The school district’s budget has been fraught with even more uncertainty than the voting process. It includes $41.6 million in revenue to be collected through property taxes — a 3.23 percent, or $1.3 million, increase over last year, as well as $30.4 million in state aid, about $1 million more than last year. It does not include the standard proposition for buses and other equipment.

Gov. Andrew Cuomo, however, has warned schools statewide that he may have to pull aid later this year to address shortfalls in the state budget.

The state already subtracted a nearly $725,000 “pandemic adjustment” from Beacon’s allocation. While federal aid in the same amount balanced it out, there are no guarantees going forward, district officials say.

The Beacon school board, particularly Board Member Michael Rutkoske, has debated during its recent meetings whether to seek the maximum allowable tax levy, which this year is more than the 2 percent state-imposed cap because of growth factors tied to the state’s consumer price index and the addition of new households to Beacon’s tax base. Rutkoske said again before the vote Wednesday that he’s concerned district residents may already be struggling to make ends meet.

Using the most recent property assessment figures, the average Beacon home would pay $126 more in school taxes if voters approve the budget. Increases would be roughly $156 for district residents living in Fishkill and Wappingers.

But other board members said the district cannot afford to cut costs any further, especially with the possibility of significant state cuts still looming.

“Sometimes the first expectation is that schools and their kids should fall on their swords,” said Board Member Kristan Flynn. But with some people leaving New York City because of the pandemic, Beacon could soon see an influx of new residents “that won’t have a problem paying some of these taxes,” she said.

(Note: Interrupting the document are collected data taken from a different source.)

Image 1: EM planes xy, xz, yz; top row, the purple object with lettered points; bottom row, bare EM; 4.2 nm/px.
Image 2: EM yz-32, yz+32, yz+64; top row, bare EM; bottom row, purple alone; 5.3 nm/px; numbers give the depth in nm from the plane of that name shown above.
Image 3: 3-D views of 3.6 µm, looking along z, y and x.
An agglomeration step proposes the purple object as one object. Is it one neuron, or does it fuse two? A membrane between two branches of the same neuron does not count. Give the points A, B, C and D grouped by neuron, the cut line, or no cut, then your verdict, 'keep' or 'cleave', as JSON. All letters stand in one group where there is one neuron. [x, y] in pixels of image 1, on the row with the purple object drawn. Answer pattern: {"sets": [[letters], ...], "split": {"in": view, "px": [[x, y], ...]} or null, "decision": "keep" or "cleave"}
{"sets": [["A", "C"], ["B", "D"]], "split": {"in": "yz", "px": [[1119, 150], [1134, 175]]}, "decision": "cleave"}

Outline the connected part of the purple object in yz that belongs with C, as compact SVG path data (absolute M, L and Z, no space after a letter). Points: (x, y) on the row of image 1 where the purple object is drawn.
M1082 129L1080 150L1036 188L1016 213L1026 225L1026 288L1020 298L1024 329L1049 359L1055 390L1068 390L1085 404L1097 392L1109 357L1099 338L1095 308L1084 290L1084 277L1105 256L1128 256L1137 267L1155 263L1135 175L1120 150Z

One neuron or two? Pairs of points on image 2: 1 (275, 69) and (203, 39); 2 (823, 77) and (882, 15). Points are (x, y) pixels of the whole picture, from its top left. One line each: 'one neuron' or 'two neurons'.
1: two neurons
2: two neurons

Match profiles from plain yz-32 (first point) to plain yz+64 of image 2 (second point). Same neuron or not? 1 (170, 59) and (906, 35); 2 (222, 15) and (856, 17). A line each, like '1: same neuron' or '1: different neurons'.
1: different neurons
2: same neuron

If voters do not approve the district’s budget proposal, there will be no opportunity for a revote, as there has been in years past. The district would instead shift to a contingency budget, which would not include the $1.3 million in added tax revenue for this year. That would force the district to make cuts to its athletic, music and elective programs, and some class sizes would increase, Deputy Superintendent Ann Marie Quartironi explained during the board’s May 20 meeting, which was held by videoconference.

Local clubs, many of which use school district buildings free of charge for after-hours events, would have to pay full price, as well.

“Not only would we have to cut the $1.3 million; we’re still not sure about state aid,” Quartironi said.